* **Texto dado**:
Pero esta belleza está herida. Muchas Iglesias orientales están aplastadas por una pesada cruz y se han convertido en "Iglesias mártires": llevan en sí mismas los estigmas de Cristo. Sí, al igual que la carne del Señor fue atravesada por los clavos y la lanza, tantas comunidades orientales están heridas y sangran a causa de los conflictos y la violencia que sufren. Pensemos en algunos de los lugares donde moran: Tierra Santa, Ucrania; Siria, Líbano, todo Oriente Medio; el Cáucaso y Tigray: allí mismo, donde vive una gran parte de los católicos orientales, las barbaridades de la guerra se ensañan de forma atroz.
Y nosotros, hermanos y hermanas, no podemos permanecer indiferentes. El apóstol Pablo puso por escrito la recomendación que recibió de los demás apóstoles de acordarse de los más necesitados entre los cristianos (cf. Gal 2,10); y él mismo instó a la solidaridad con ellos (cf. 2 Cor 8-9). Es la Palabra inspirada de Dios, y ustedes de roaco son las manos que dan carne a esta Palabra: manos que traen ayuda, levantando a los que sufren. Por eso se reúnen ustedes: no para hacer discursos y teorías, no para elaborar análisis geopolíticos, sino para encontrar la mejor manera de unirse y aliviar el sufrimiento de nuestros hermanos y hermanas orientales. Les pido, les pido de todo corazón, que sigan apoyando a las Iglesias católicas orientales, ayudándolas, en estos tiempos dramáticos, a estar firmemente arraigadas en el Evangelio. Con su apoyo, que ayuden a suplir lo que el poder civil debería proporcionar a los más débiles, a los más míseros, pero no puede, no sabe o no quiere proporcionar. Sean un estímulo para que el clero y los religiosos tiendan siempre sus oídos al grito de sus pueblos, admirables por su fe, anteponiendo el Evangelio a las disensiones o a los intereses personales, para estar unidos en la promoción del bien, porque todos en la Iglesia son de Cristo y Cristo es de Dios (cf. 1 Co 3,23).
Queridos representantes de las Agencias, gracias por lo que hacen: son evangelizadores, partícipes de la misión de la Iglesia, portadores del amor de Jesús. ¡Cuántas personas han recibido a lo largo de los años el fruto de su generosidad! Ustedes son sembradores de esperanza, testigos llamados, al estilo del Evangelio, a trabajar con mansedumbre y sin clamores. Casi todo lo que hacen ustedes no destaca a los ojos del mundo, pero es agradable a los de Dios. Gracias porque responden a los que destruyen reconstruyendo; a los que privan de dignidad devolviendo la esperanza; a las lágrimas de los niños con la sonrisa de los que aman; a la lógica maligna del poder con la lógica cristiana del servicio. Las semillas que ustedes siembran en suelos contaminados por el odio y la guerra brotarán, estoy seguro. Y serán profecías de un mundo diferente, que no cree en la ley del más fuerte, sino en la fuerza de una paz sin armas.

* **Registros entregados**:
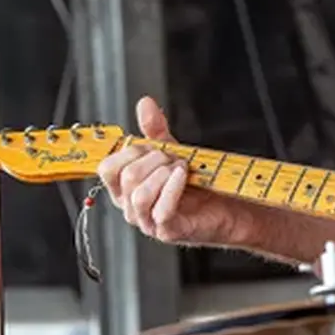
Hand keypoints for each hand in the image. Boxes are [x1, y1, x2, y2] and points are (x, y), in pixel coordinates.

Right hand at [96, 96, 234, 245]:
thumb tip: (145, 103)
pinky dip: (173, 187)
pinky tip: (183, 175)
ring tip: (182, 168)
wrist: (228, 205)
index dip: (130, 151)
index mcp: (126, 189)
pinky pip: (161, 209)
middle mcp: (132, 207)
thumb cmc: (197, 183)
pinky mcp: (168, 231)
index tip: (153, 146)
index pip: (107, 168)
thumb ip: (154, 129)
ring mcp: (148, 222)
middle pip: (126, 177)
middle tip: (175, 158)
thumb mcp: (172, 152)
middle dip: (154, 159)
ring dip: (164, 173)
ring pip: (140, 194)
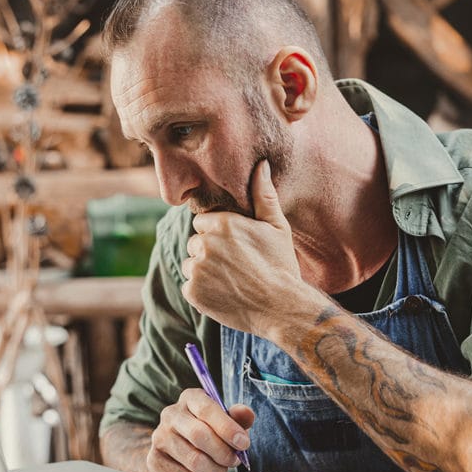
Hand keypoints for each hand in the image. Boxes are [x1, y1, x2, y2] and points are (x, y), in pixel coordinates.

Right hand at [147, 388, 254, 471]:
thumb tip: (246, 413)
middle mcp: (171, 414)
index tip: (243, 443)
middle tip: (234, 461)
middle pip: (199, 435)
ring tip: (220, 468)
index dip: (228, 428)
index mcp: (190, 398)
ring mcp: (159, 438)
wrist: (178, 449)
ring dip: (214, 470)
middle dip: (223, 452)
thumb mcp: (225, 420)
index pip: (207, 409)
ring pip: (193, 460)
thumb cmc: (207, 431)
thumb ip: (238, 417)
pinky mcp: (154, 461)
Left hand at [181, 160, 301, 334]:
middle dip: (209, 252)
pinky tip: (225, 294)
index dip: (219, 234)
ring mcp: (197, 269)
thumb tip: (261, 164)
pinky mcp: (192, 292)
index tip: (236, 247)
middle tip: (236, 265)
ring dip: (204, 272)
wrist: (282, 307)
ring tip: (231, 280)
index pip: (204, 223)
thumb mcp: (277, 227)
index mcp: (222, 224)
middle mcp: (205, 244)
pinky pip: (190, 286)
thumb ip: (263, 195)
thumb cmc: (281, 265)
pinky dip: (202, 292)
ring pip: (192, 264)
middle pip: (196, 243)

* **Tarea pedida**: Según el texto dado, ¿qué recomendación recibió el apóstol Pablo de los demás apóstoles?

* **Respuesta**: Acordarse de los más necesitados entre los cristianos.